Task directions:
Although the entries contain pictures, only their words should be duplicated exactly.

Supplied entries below:

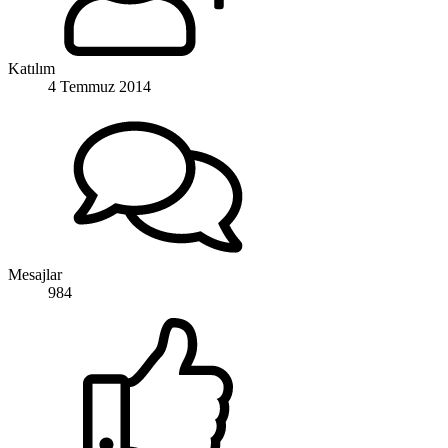
Katılım
4 Temmuz 2014
Mesajlar
984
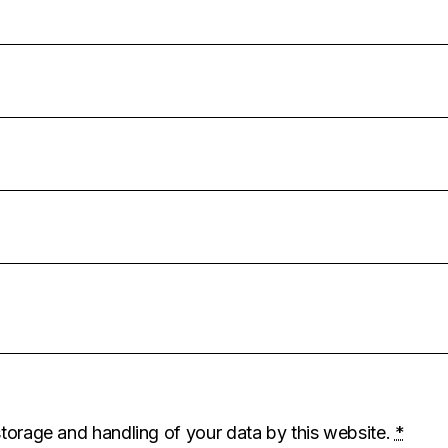
storage and handling of your data by this website.
*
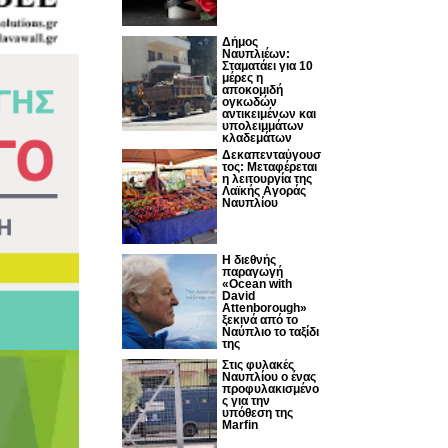
Δήμος
Ναυπλιέων:
Σταματάει για 10
μέρες η
αποκομιδή
ογκωδών
αντικειμένων και
υπολειμμάτων
κλαδεμάτων
Δεκαπενταύγουσ
τος: Μεταφέρεται
η λειτουργία της
Λαϊκής Αγοράς
Ναυπλίου
Η διεθνής
παραγωγή
«Ocean with
David
Attenborough»
ξεκινά από το
Ναύπλιο το ταξίδι
της
Στις φυλακές
Ναυπλίου ο ένας
προφυλακισμένο
ς για την
υπόθεση της
Marfin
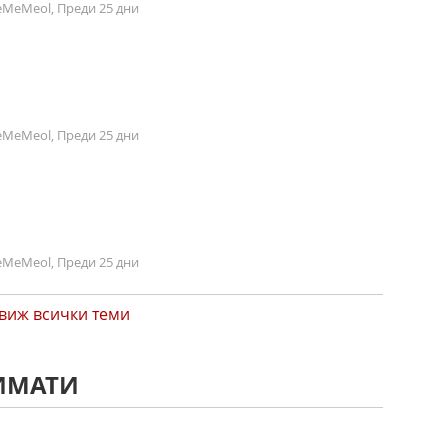
MeMeol, Преди 25 дни
MeMeol, Преди 25 дни
MeMeol, Преди 25 дни
виж всички теми
ТИМАТИ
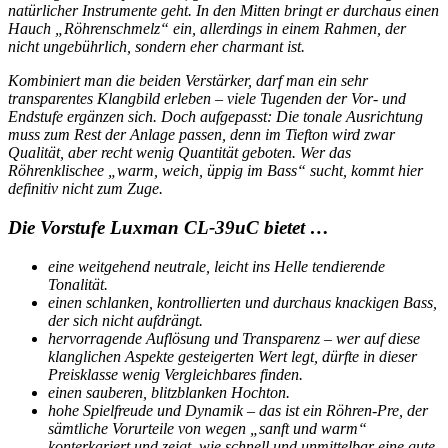
natürlicher Instrumente geht. In den Mitten bringt er durchaus einen
Hauch „Röhrenschmelz“ ein, allerdings in einem Rahmen, der
nicht ungebührlich, sondern eher charmant ist.
Kombiniert man die beiden Verstärker, darf man ein sehr
transparentes Klangbild erleben – viele Tugenden der Vor- und
Endstufe ergänzen sich. Doch aufgepasst: Die tonale Ausrichtung
muss zum Rest der Anlage passen, denn im Tiefton wird zwar
Qualität, aber recht wenig Quantität geboten. Wer das
Röhrenklischee „warm, weich, üppig im Bass“ sucht, kommt hier
definitiv nicht zum Zuge.
Die Vorstufe Luxman CL-39uC bietet …
eine weitgehend neutrale, leicht ins Helle tendierende
Tonalität.
einen schlanken, kontrollierten und durchaus knackigen Bass,
der sich nicht aufdrängt.
hervorragende Auflösung und Transparenz – wer auf diese
klanglichen Aspekte gesteigerten Wert legt, dürfte in dieser
Preisklasse wenig Vergleichbares finden.
einen sauberen, blitzblanken Hochton.
hohe Spielfreude und Dynamik – das ist ein Röhren-Pre, der
sämtliche Vorurteile von wegen „sanft und warm“
konterkariert und zeigt, wie schnell und unmittelbar eine gute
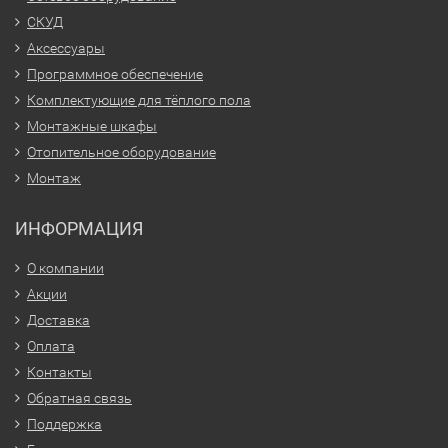
СКУД
Аксессуары
Программное обеспечение
Комплектующие для тёплого пола
Монтажные шкафы
Отопительное оборудование
Монтаж
ИНФОРМАЦИЯ
О компании
Акции
Доставка
Оплата
Контакты
Обратная связь
Поддержка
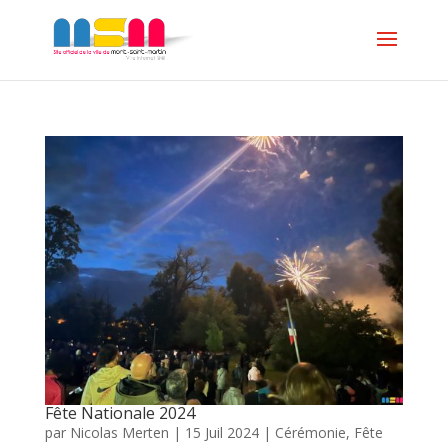
Fête Nationale 2024
par
Nicolas Merten
|
15 Juil 2024
|
Cérémonie
,
Fête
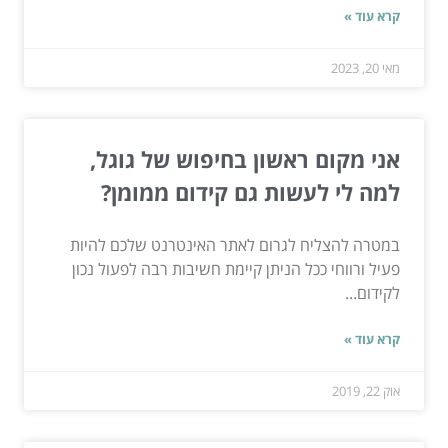
קרא עוד »
מאי 20, 2023
אני מקום ראשון בחיפוש של גוגל,
למה לי לעשות גם קידום ממומן?
במטרה להצליח לגרום לאתר האינטרנט שלכם להיות
פעיל ורווחי ככל הניתן קיימת חשיבות רבה לפעול נכון
לקידום...
קרא עוד »
אוק 22, 2019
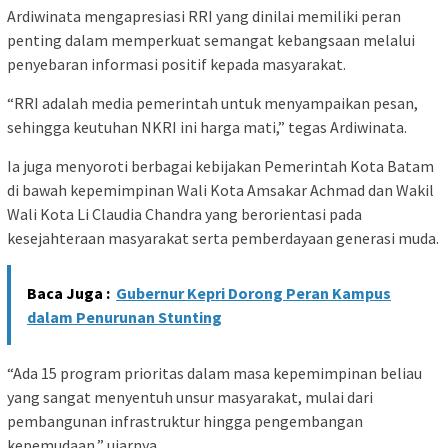
Ardiwinata mengapresiasi RRI yang dinilai memiliki peran
penting dalam memperkuat semangat kebangsaan melalui
penyebaran informasi positif kepada masyarakat.
“RRI adalah media pemerintah untuk menyampaikan pesan,
sehingga keutuhan NKRI ini harga mati,” tegas Ardiwinata.
Ia juga menyoroti berbagai kebijakan Pemerintah Kota Batam
di bawah kepemimpinan Wali Kota Amsakar Achmad dan Wakil
Wali Kota Li Claudia Chandra yang berorientasi pada
kesejahteraan masyarakat serta pemberdayaan generasi muda.
Baca Juga :
Gubernur Kepri Dorong Peran Kampus
dalam Penurunan Stunting
“Ada 15 program prioritas dalam masa kepemimpinan beliau
yang sangat menyentuh unsur masyarakat, mulai dari
pembangunan infrastruktur hingga pengembangan
kepemudaan,” ujarnya.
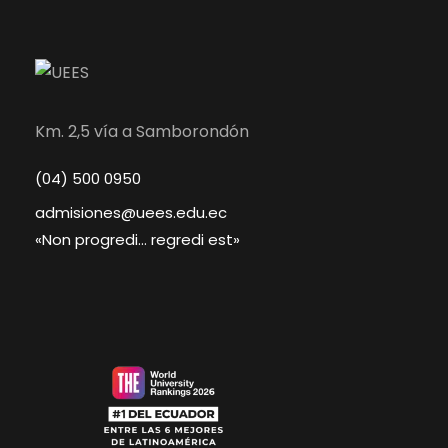
Km. 2,5 vía a Samborondón
(04) 500 0950
admisiones@uees.edu.ec
«Non progredi… regredi est»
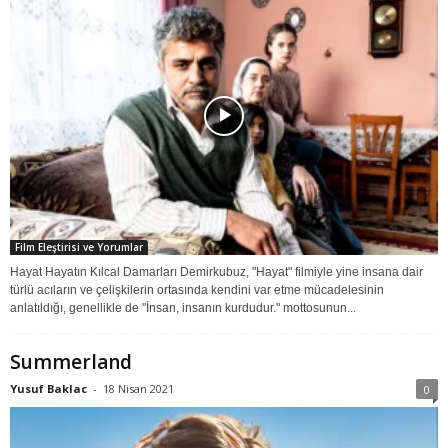
Film Eleştirisi ve Yorumlar
Hayat Hayatın Kılcal Damarları Demirkubuz, "Hayat" filmiyle yine insana dair
türlü acıların ve çelişkilerin ortasında kendini var etme mücadelesinin
anlatıldığı, genellikle de "İnsan, insanın kurdudur." mottosunun...
Summerland
Yusuf Baklac
-
18 Nisan 2021
0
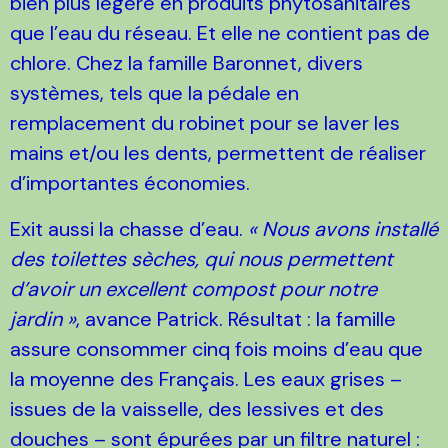
bien plus légère en produits phytosanitaires
que l’eau du réseau. Et elle ne contient pas de
chlore. Chez la famille Baronnet, divers
systèmes, tels que la pédale en
remplacement du robinet pour se laver les
mains et/ou les dents, permettent de réaliser
d’importantes économies.
Exit aussi la chasse d’eau.
« Nous avons installé
des toilettes sèches, qui nous permettent
d’avoir un excellent compost pour notre
jardin »
, avance Patrick. Résultat : la famille
assure consommer cinq fois moins d’eau que
la moyenne des Français. Les eaux grises –
issues de la vaisselle, des lessives et des
douches – sont épurées par un filtre naturel :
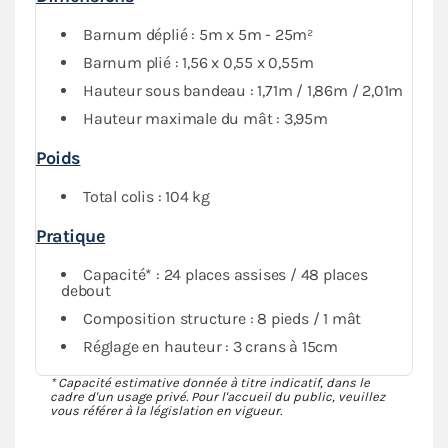
Barnum déplié : 5m x 5m - 25m²
Barnum plié : 1,56 x 0,55 x 0,55m
Hauteur sous bandeau : 1,71m / 1,86m / 2,01m
Hauteur maximale du mât : 3,95m
Poids
Total colis : 104 kg
Pratique
Capacité* : 24 places assises / 48 places
debout
Composition structure : 8 pieds / 1 mât
Réglage en hauteur : 3 crans à 15cm
* Capacité estimative donnée à titre indicatif, dans le
cadre d'un usage privé. Pour l'accueil du public, veuillez
vous référer à la législation en vigueur.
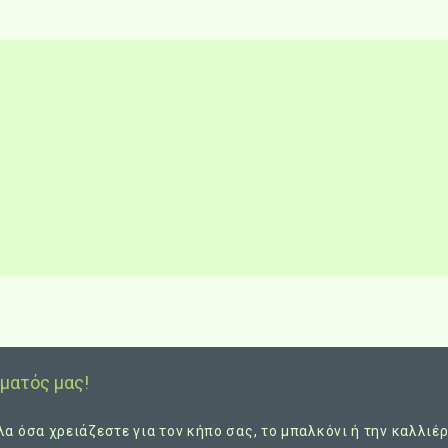
ματός μας!
 όσα χρειάζεστε για τον κήπο σας, το μπαλκόνι ή την καλλιέργ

End of Supplied entries.

Written reply:
Katılım
4 Temmuz 2014
Mesajlar
984
storage and handling of your data by this website.
*
Δήμος
Ναυπλιέων:
Σταματάει για 10
μέρες η
αποκομιδή
ογκωδών
αντικειμένων και
υπολειμμάτων
κλαδεμάτων
Δεκαπενταύγουσ
τος: Μεταφέρεται
η λειτουργία της
Λαϊκής Αγοράς
Ναυπλίου
Η διεθνής
παραγωγή
«Ocean with
David
Attenborough»
ξεκινά από το
Ναύπλιο το ταξίδι
της
Στις φυλακές
Ναυπλίου ο ένας
προφυλακισμένο
ς για την
υπόθεση της
Marfin
MeMeol, Преди 25 дни
MeMeol, Преди 25 дни
MeMeol, Преди 25 дни
виж всички теми
ТИМАТИ
natürlicher Instrumente geht. In den Mitten bringt er durchaus einen
Hauch „Röhrenschmelz“ ein, allerdings in einem Rahmen, der
nicht ungebührlich, sondern eher charmant ist.
Kombiniert man die beiden Verstärker, darf man ein sehr
transparentes Klangbild erleben – viele Tugenden der Vor- und
Endstufe ergänzen sich. Doch aufgepasst: Die tonale Ausrichtung
muss zum Rest der Anlage passen, denn im Tiefton wird zwar
Qualität, aber recht wenig Quantität geboten. Wer das
Röhrenklischee „warm, weich, üppig im Bass“ sucht, kommt hier
definitiv nicht zum Zuge.
Die Vorstufe Luxman CL-39uC bietet …
eine weitgehend neutrale, leicht ins Helle tendierende
Tonalität.
einen schlanken, kontrollierten und durchaus knackigen Bass,
der sich nicht aufdrängt.
hervorragende Auflösung und Transparenz – wer auf diese
klanglichen Aspekte gesteigerten Wert legt, dürfte in dieser
Preisklasse wenig Vergleichbares finden.
einen sauberen, blitzblanken Hochton.
hohe Spielfreude und Dynamik – das ist ein Röhren-Pre, der
sämtliche Vorurteile von wegen „sanft und warm“
konterkariert und zeigt, wie schnell und unmittelbar eine gute
СКУД
Аксессуары
Программное обеспечение
Комплектующие для тёплого пола
Монтажные шкафы
Отопительное оборудование
Монтаж
ИНФОРМАЦИЯ
О компании
Акции
Доставка
Оплата
Контакты
Обратная связь
Поддержка
Fête Nationale 2024
par
Nicolas Merten
|
15 Juil 2024
|
Cérémonie
,
Fête
קרא עוד »
מאי 20, 2023
אני מקום ראשון בחיפוש של גוגל,
למה לי לעשות גם קידום ממומן?
במטרה להצליח לגרום לאתר האינטרנט שלכם להיות
פעיל ורווחי ככל הניתן קיימת חשיבות רבה לפעול נכון
לקידום...
קרא עוד »
אוק 22, 2019
Ardiwinata mengapresiasi RRI yang dinilai memiliki peran
penting dalam memperkuat semangat kebangsaan melalui
penyebaran informasi positif kepada masyarakat.
“RRI adalah media pemerintah untuk menyampaikan pesan,
sehingga keutuhan NKRI ini harga mati,” tegas Ardiwinata.
Ia juga menyoroti berbagai kebijakan Pemerintah Kota Batam
di bawah kepemimpinan Wali Kota Amsakar Achmad dan Wakil
Wali Kota Li Claudia Chandra yang berorientasi pada
kesejahteraan masyarakat serta pemberdayaan generasi muda.
Baca Juga :
Gubernur Kepri Dorong Peran Kampus
dalam Penurunan Stunting
“Ada 15 program prioritas dalam masa kepemimpinan beliau
yang sangat menyentuh unsur masyarakat, mulai dari
pembangunan infrastruktur hingga pengembangan
kepemudaan,” ujarnya.
Km. 2,5 vía a Samborondón
(04) 500 0950
admisiones@uees.edu.ec
«Non progredi… regredi est»
Film Eleştirisi ve Yorumlar
Hayat Hayatın Kılcal Damarları Demirkubuz, "Hayat" filmiyle yine insana dair
türlü acıların ve çelişkilerin ortasında kendini var etme mücadelesinin
anlatıldığı, genellikle de "İnsan, insanın kurdudur." mottosunun...
Summerland
Yusuf Baklac
-
18 Nisan 2021
0
bien plus légère en produits phytosanitaires
que l’eau du réseau. Et elle ne contient pas de
chlore. Chez la famille Baronnet, divers
systèmes, tels que la pédale en
remplacement du robinet pour se laver les
mains et/ou les dents, permettent de réaliser
d’importantes économies.
Exit aussi la chasse d’eau.
« Nous avons installé
des toilettes sèches, qui nous permettent
d’avoir un excellent compost pour notre
jardin »
, avance Patrick. Résultat : la famille
assure consommer cinq fois moins d’eau que
la moyenne des Français. Les eaux grises –
issues de la vaisselle, des lessives et des
douches – sont épurées par un filtre naturel :
Barnum déplié : 5m x 5m - 25m²
Barnum plié : 1,56 x 0,55 x 0,55m
Hauteur sous bandeau : 1,71m / 1,86m / 2,01m
Hauteur maximale du mât : 3,95m
Poids
Total colis : 104 kg
Pratique
Capacité* : 24 places assises / 48 places
debout
Composition structure : 8 pieds / 1 mât
Réglage en hauteur : 3 crans à 15cm
* Capacité estimative donnée à titre indicatif, dans le
cadre d'un usage privé. Pour l'accueil du public, veuillez
vous référer à la législation en vigueur.
ματός μας!
 όσα χρειάζεστε για τον κήπο σας, το μπαλκόνι ή την καλλιέργ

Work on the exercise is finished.